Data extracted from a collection
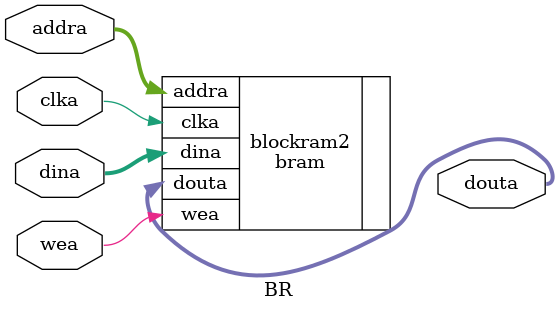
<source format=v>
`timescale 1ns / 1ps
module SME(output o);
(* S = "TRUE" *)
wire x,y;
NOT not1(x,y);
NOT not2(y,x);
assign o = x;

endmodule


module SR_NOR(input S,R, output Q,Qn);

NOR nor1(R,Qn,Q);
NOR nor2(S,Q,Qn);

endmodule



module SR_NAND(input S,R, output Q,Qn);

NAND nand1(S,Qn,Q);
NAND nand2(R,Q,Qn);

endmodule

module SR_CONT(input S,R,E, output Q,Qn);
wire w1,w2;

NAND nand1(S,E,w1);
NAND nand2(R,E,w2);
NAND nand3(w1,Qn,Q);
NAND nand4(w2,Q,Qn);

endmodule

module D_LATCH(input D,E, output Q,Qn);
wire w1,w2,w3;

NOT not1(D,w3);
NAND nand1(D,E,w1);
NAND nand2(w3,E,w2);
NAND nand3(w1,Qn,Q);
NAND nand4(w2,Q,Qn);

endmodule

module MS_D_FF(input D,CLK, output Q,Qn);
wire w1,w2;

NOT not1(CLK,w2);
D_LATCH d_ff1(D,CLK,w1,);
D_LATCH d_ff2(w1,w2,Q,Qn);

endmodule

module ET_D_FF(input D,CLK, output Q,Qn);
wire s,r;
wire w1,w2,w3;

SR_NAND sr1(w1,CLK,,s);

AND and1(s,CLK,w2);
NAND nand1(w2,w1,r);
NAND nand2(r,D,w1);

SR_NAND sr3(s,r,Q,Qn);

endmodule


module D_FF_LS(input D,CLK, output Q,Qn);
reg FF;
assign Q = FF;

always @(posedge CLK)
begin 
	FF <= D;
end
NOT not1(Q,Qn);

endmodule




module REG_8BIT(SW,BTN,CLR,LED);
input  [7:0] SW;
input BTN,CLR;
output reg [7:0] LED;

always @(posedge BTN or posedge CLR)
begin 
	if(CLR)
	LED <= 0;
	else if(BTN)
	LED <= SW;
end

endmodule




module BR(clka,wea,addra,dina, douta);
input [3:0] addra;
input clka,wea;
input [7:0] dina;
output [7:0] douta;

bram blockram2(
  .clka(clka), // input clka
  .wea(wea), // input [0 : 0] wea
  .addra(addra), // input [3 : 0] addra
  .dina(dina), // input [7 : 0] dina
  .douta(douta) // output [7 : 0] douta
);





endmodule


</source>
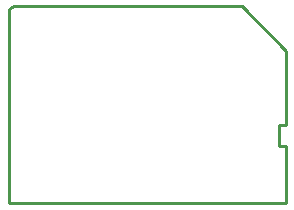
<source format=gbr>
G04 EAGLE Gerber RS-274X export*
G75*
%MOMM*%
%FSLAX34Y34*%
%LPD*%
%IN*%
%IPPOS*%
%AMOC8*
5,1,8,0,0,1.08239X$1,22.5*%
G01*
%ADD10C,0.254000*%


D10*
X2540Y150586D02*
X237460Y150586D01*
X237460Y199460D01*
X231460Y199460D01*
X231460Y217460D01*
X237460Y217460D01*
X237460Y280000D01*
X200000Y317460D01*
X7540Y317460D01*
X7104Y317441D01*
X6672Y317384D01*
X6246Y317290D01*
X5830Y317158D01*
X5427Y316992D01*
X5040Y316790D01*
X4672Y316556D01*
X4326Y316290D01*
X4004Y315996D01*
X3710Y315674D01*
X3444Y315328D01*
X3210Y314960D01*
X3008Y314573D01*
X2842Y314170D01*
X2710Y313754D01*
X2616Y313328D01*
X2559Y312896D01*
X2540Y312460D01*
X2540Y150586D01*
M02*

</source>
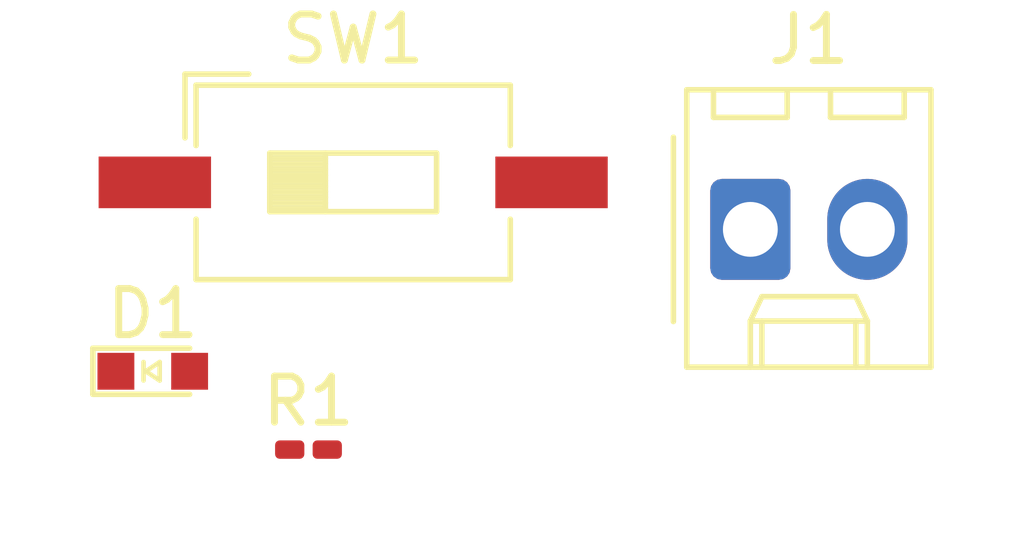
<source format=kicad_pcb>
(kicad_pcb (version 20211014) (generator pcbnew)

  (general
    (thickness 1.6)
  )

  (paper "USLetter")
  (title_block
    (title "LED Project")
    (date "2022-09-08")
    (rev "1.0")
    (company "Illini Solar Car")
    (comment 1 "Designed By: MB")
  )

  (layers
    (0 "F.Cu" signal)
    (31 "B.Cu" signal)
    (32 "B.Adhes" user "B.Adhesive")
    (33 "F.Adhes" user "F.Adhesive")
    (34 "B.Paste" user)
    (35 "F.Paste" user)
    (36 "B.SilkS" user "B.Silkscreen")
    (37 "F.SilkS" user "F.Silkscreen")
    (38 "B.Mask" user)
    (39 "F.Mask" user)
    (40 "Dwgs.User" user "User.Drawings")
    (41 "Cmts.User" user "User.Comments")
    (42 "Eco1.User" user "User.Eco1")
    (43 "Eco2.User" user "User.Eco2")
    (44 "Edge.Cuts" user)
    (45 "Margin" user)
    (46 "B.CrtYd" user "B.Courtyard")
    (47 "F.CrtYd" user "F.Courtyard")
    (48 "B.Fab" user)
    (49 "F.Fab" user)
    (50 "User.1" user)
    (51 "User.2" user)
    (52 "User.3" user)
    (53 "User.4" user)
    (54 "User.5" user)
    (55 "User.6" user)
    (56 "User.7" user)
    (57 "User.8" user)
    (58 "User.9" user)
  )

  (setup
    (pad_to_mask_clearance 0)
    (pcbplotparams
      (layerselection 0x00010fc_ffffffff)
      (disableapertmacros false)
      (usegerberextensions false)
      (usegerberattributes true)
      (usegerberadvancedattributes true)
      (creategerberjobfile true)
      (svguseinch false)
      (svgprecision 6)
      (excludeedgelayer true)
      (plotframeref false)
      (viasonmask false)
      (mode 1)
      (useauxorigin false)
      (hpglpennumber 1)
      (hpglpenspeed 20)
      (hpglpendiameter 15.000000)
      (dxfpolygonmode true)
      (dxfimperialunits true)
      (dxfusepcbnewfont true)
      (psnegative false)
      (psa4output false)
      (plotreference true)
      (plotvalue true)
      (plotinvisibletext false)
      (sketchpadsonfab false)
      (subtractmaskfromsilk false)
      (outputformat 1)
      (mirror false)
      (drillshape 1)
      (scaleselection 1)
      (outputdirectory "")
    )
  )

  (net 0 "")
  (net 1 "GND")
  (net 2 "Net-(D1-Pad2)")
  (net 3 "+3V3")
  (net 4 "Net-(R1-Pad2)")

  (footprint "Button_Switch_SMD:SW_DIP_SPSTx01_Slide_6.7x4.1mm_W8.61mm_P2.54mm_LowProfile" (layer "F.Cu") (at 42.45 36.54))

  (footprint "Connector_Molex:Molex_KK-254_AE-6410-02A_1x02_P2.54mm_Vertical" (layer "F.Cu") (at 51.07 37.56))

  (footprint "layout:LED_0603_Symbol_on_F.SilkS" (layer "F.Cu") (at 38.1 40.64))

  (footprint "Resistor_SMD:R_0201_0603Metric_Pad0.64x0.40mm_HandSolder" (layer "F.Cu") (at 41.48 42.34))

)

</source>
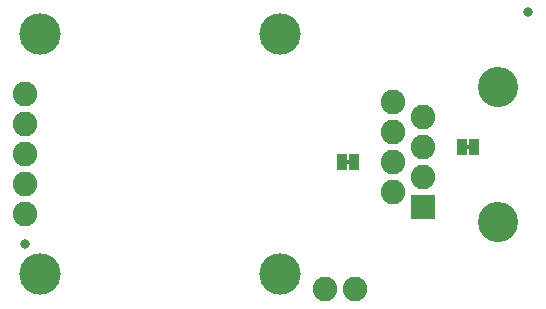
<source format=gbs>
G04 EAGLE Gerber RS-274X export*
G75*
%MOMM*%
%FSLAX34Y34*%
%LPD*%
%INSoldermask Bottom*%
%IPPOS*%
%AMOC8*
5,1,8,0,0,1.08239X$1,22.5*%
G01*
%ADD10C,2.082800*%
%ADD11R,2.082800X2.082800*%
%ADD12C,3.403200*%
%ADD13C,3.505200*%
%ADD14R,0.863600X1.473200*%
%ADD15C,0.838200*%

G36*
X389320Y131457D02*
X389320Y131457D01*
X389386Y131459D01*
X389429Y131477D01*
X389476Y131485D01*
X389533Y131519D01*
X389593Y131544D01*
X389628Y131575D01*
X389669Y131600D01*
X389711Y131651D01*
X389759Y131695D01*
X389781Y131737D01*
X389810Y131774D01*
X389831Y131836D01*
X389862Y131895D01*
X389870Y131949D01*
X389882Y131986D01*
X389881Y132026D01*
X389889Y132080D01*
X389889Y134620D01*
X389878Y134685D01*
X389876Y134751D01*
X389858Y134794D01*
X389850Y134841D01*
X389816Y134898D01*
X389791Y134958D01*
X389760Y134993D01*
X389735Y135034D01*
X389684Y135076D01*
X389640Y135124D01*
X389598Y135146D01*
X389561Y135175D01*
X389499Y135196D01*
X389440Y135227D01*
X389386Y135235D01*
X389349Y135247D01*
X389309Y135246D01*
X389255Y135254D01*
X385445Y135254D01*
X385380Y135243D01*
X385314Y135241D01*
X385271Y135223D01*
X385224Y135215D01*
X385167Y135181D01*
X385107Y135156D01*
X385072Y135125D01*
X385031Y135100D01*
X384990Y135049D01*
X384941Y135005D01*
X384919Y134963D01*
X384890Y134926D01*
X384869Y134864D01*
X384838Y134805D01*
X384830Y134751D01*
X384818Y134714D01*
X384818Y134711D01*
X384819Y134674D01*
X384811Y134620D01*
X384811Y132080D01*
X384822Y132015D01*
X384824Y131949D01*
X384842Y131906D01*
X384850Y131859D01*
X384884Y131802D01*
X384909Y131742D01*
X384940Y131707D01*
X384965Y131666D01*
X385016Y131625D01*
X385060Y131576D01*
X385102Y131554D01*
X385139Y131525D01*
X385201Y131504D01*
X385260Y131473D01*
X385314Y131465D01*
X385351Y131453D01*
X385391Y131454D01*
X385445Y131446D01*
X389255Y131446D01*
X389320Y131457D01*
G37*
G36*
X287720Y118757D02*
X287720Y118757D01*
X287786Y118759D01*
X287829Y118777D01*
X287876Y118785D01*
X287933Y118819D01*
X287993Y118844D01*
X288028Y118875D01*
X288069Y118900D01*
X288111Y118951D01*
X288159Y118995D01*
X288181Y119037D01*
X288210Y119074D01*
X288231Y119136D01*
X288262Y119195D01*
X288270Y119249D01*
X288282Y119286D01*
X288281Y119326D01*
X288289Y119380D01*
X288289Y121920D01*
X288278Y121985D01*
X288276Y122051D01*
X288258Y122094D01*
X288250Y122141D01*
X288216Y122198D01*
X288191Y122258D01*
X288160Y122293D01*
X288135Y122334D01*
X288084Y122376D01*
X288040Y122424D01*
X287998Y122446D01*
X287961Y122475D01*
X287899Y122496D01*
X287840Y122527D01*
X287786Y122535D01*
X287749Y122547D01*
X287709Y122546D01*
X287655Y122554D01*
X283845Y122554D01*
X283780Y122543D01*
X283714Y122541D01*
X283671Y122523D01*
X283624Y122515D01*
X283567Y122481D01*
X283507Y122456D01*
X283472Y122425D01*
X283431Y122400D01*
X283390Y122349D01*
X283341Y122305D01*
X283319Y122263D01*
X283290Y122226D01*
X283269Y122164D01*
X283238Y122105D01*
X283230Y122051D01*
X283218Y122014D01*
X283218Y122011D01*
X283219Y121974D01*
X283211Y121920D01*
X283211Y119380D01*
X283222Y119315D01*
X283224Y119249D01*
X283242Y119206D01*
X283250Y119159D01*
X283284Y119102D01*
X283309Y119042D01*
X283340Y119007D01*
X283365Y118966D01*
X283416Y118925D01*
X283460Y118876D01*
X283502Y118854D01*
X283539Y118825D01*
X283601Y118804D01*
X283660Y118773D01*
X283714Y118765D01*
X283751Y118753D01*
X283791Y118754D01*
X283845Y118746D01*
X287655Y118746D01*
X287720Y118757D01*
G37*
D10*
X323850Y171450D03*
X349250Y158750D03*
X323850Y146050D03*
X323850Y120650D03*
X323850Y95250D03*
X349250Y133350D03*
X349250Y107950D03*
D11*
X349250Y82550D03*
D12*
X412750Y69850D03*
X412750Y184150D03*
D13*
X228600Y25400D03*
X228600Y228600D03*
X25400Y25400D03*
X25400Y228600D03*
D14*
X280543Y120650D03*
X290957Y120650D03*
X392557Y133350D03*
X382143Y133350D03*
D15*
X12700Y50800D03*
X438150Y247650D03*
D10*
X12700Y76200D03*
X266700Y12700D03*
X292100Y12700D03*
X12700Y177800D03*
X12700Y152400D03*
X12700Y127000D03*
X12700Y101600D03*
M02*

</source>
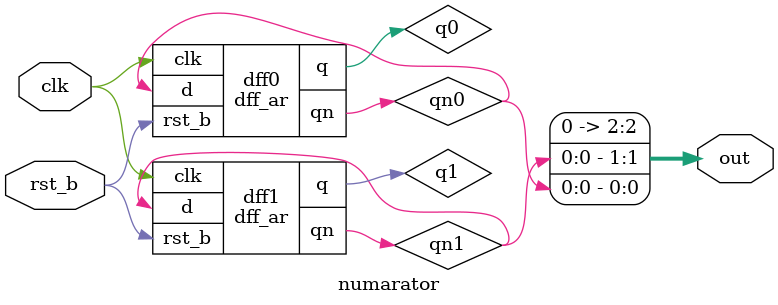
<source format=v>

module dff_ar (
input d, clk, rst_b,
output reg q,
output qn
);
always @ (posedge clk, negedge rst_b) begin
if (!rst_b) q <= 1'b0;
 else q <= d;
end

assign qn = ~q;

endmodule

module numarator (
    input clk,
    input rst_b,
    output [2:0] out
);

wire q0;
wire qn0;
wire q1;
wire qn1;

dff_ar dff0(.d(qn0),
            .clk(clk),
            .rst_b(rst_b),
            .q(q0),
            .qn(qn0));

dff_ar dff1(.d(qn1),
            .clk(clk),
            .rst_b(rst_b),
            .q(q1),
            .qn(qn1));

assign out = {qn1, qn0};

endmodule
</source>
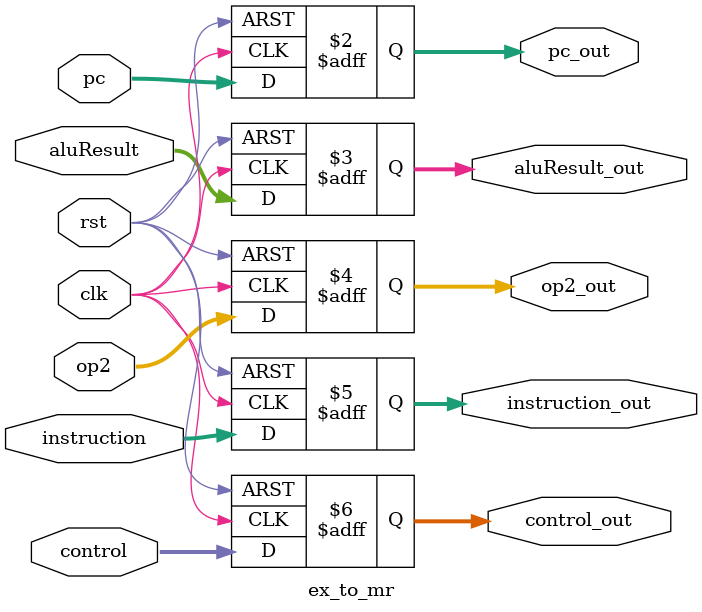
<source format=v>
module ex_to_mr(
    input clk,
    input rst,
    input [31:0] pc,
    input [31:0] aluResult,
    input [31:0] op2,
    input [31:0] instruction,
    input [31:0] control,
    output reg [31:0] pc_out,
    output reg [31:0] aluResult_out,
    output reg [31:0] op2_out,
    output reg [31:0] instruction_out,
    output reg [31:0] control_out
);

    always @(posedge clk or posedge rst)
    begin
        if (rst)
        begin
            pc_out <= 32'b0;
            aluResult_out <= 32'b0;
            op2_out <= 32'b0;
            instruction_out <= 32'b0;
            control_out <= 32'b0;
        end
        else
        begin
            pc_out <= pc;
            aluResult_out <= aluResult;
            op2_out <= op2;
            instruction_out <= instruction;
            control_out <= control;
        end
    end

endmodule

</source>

* [YOUR OBJECTIVE] Out of the records above, return only the lines from the one with "(mirror false)" through the one with "X389781Y131737D01*", exactly, and none of the pictures.

* [ANSWER SECTION]
      (mirror false)
      (drillshape 1)
      (scaleselection 1)
      (outputdirectory "")
    )
  )

  (net 0 "")
  (net 1 "GND")
  (net 2 "Net-(D1-Pad2)")
  (net 3 "+3V3")
  (net 4 "Net-(R1-Pad2)")

  (footprint "Button_Switch_SMD:SW_DIP_SPSTx01_Slide_6.7x4.1mm_W8.61mm_P2.54mm_LowProfile" (layer "F.Cu") (at 42.45 36.54))

  (footprint "Connector_Molex:Molex_KK-254_AE-6410-02A_1x02_P2.54mm_Vertical" (layer "F.Cu") (at 51.07 37.56))

  (footprint "layout:LED_0603_Symbol_on_F.SilkS" (layer "F.Cu") (at 38.1 40.64))

  (footprint "Resistor_SMD:R_0201_0603Metric_Pad0.64x0.40mm_HandSolder" (layer "F.Cu") (at 41.48 42.34))

)

</source>
<source format=gbs>
G04 EAGLE Gerber RS-274X export*
G75*
%MOMM*%
%FSLAX34Y34*%
%LPD*%
%INSoldermask Bottom*%
%IPPOS*%
%AMOC8*
5,1,8,0,0,1.08239X$1,22.5*%
G01*
%ADD10C,2.082800*%
%ADD11R,2.082800X2.082800*%
%ADD12C,3.403200*%
%ADD13C,3.505200*%
%ADD14R,0.863600X1.473200*%
%ADD15C,0.838200*%

G36*
X389320Y131457D02*
X389320Y131457D01*
X389386Y131459D01*
X389429Y131477D01*
X389476Y131485D01*
X389533Y131519D01*
X389593Y131544D01*
X389628Y131575D01*
X389669Y131600D01*
X389711Y131651D01*
X389759Y131695D01*
X389781Y131737D01*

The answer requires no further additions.